PV - Short for ParaVirtualization is the previous version of virtualization. Uses a special boot loader called PV-GRUB and does not run Windows. In general, poor performance is the name of the game yet attactive spot pricing can be attractive.
Status checks run every 5 minutes.
System Status Checks - Checks the host. generally networking, power, hardware and system software problems that can be resolved by stopping and restarting the instance or contacting AWS. Stop and start the VM to fix this issue.
Instance Status Checks - Checks the instance. configuration problems, out of memory, corrupted file system, or incompatible kernel. AWS does NOT help you with these sort of problems. Reboot the machine to fix these issues.
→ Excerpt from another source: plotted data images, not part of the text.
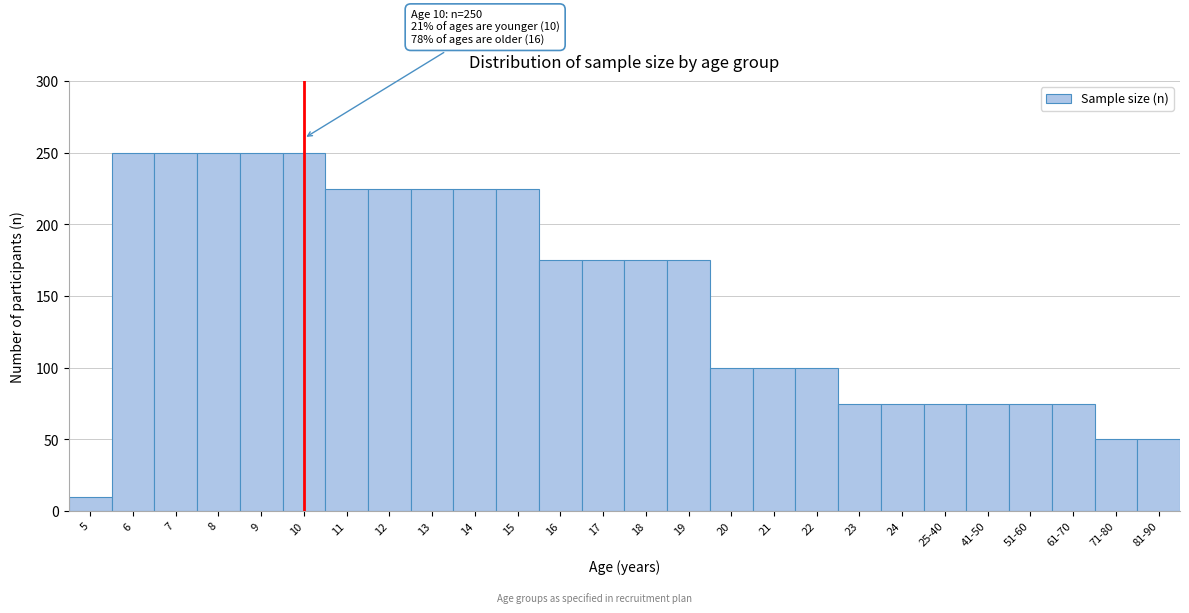

Reading left to right, what are all the values shown in this chart?

10	250	250	250	250	250	225	225	225	225	225	175	175	175	175	100	100	100	75	75	75	75	75	75	50	50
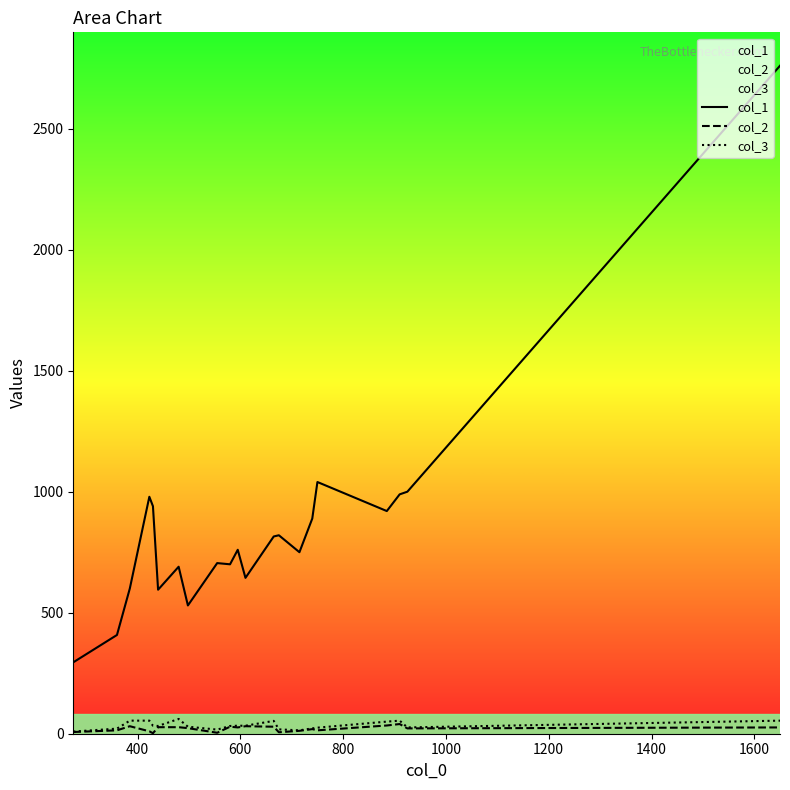

True or false: col_3 and col_1 cross at least once.

False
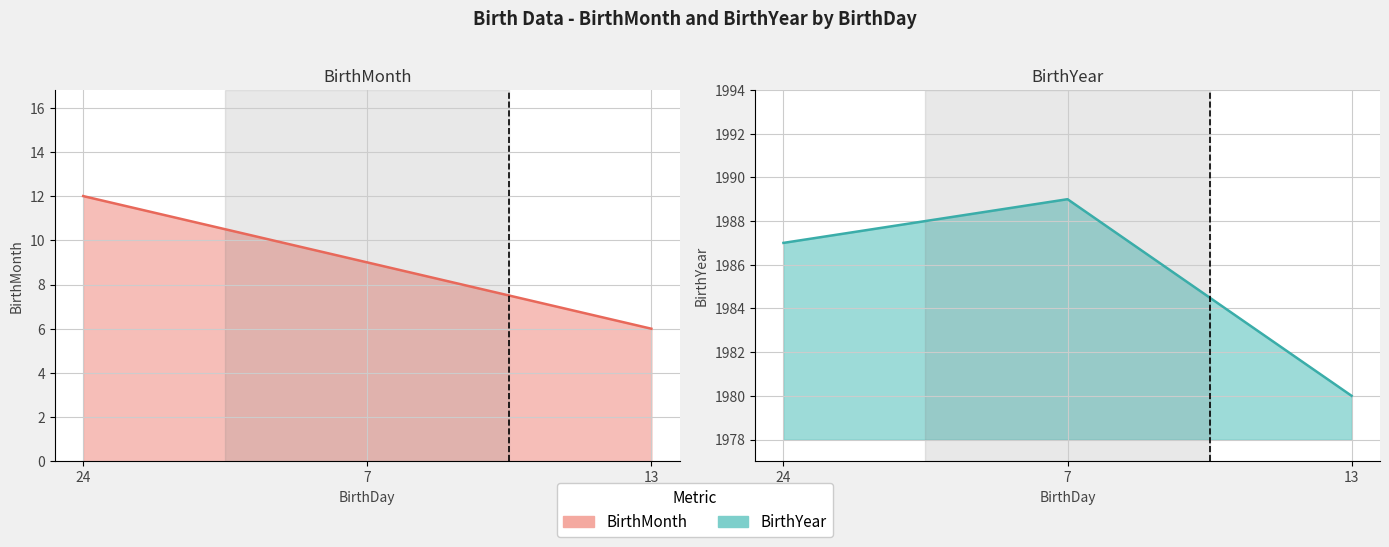

Which series has the widest spread of values?

BirthYear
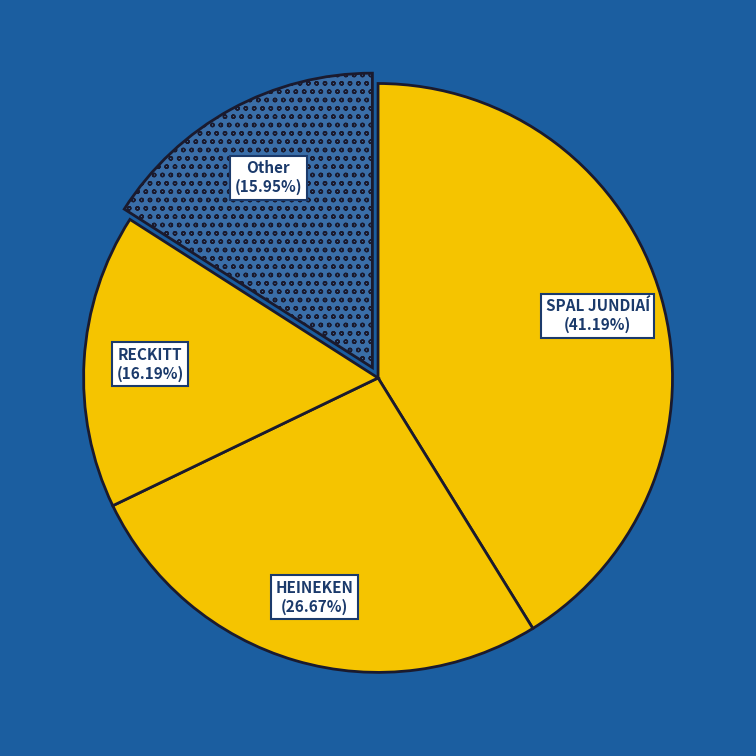

Is there any slice that represents more than half of the pie?

No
EC2 instances report CloudWatch metric every 5 minutes; selecting the “Enable CloudWatch detailed monitoring” to see the metrics in 1 minute intervals. Even if you have more granular data, CloudWatch rolls the data up into 1 minute intervals. Unlike many instance options, you can enable this feature after the instance starts. Autoscaling group metric aggregation is also reportable using detailed monitoring.
CPUUtilization, network (in/out), disk (read/write - ops and bytes) and status checks are reported to CloudWatch by default. RAM & diskspace is a custom metric.
CPUUtilization - duh
DiskReadOps & DiskWriteOps - total operations (not bytes) to and from disk (instance store)
DiskReadBytes & DiskWriteBytes - total bytes to and from the disk (instance store)
NetworkIn & NetworkOut - total bytes to and from the instance over the wire
NetworkPacketsIn & NetworkPacketsOut - number of packets in and out instead of bytes
StatusCheckFailed_Instance & StatusCheckFailed_System - has anything failed an instance or system check?
StatusCheckFailed - combination of both status checks… 1 = yes; 0 = no
EC2 Metric Dimensions & Custom Metrics
These metrics, except for AutoScalingGroupName, are only available with detailed monitoring therefore update every minutes vs the normal 5 minute interval. The metrics include: AutoScalingGroupName, ImageId, InstanceId, InstanceType
The big reason to use custom metrics and to push metrics to cloudwatch in general is the aggregation of data in CloudWatch instead of all over the place.. EC2 instances need a role to write information to CloudWatch.